The process is a little brittle right now, but when it works, it works. Remill (the binary lifter) sometimes has issues with certain constructs such as switch statements, and we've hit a number of LLVM and ptxas (PTX assembler) bugs as well, since LLVM's PTX backend isn't fully mature and most CUDA kernels are light on function calls and don't look like typical application code. However, when the process works, the PTX doesn't look too terribly different from the original code.


Thanks for this article, remill and libFuzzer were new things to me. Both look very useful.


Thanks for giving it a read -- I'm glad you enjoyed it!


A few years ago there were some articles on doing vectorized emulation using avx512. Not exactly as much parallelism as GPU but still a step in similar direction. https://gamozolabs.github.io/fuzzing/2018/10/14/vectorized_e...
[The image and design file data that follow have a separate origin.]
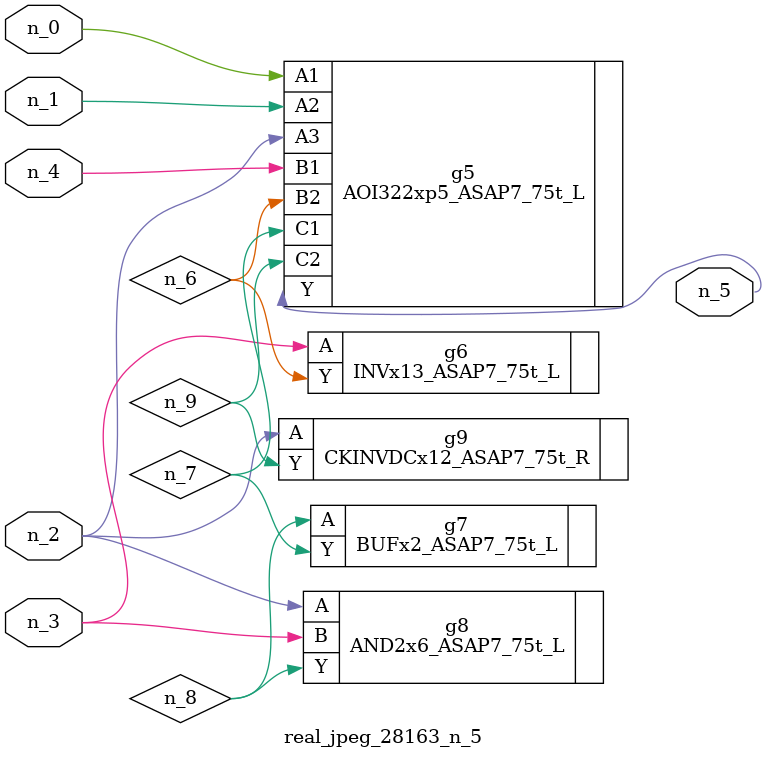
<source format=v>
module real_jpeg_28163_n_5 (n_4, n_0, n_1, n_2, n_3, n_5);

input n_4;
input n_0;
input n_1;
input n_2;
input n_3;

output n_5;

wire n_8;
wire n_6;
wire n_7;
wire n_9;

AOI322xp5_ASAP7_75t_L g5 ( 
.A1(n_0),
.A2(n_1),
.A3(n_2),
.B1(n_4),
.B2(n_6),
.C1(n_7),
.C2(n_9),
.Y(n_5)
);

AND2x6_ASAP7_75t_L g8 ( 
.A(n_2),
.B(n_3),
.Y(n_8)
);

CKINVDCx12_ASAP7_75t_R g9 ( 
.A(n_2),
.Y(n_9)
);

INVx13_ASAP7_75t_L g6 ( 
.A(n_3),
.Y(n_6)
);

BUFx2_ASAP7_75t_L g7 ( 
.A(n_8),
.Y(n_7)
);


endmodule
</source>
Disclosure: I work on Google Cloud.

Cool use of preemptible T4s! The Chrome Clusterfuzz folks were a launch partner for Preemptible VMs, so I have a soft spot for preemptible fuzzing :).

Let me know if you need more quota or have any feedback / questions. We recently improved the preemption rate for preemptible GPUs drastically, so I hope you’ve experienced that.


After watching some of gamozolabs fuzz week a few months ago I've been wondering how well it would work to write a simple RISC-V emulator on a GPU for parallelized fuzzing. It sounds like a fun learning project that I hope I can get to eventually.

It's very interesting seeing just how much performance can be squeezed out like this.


That sounds neat and I'd love to hear about it if you ever work on it!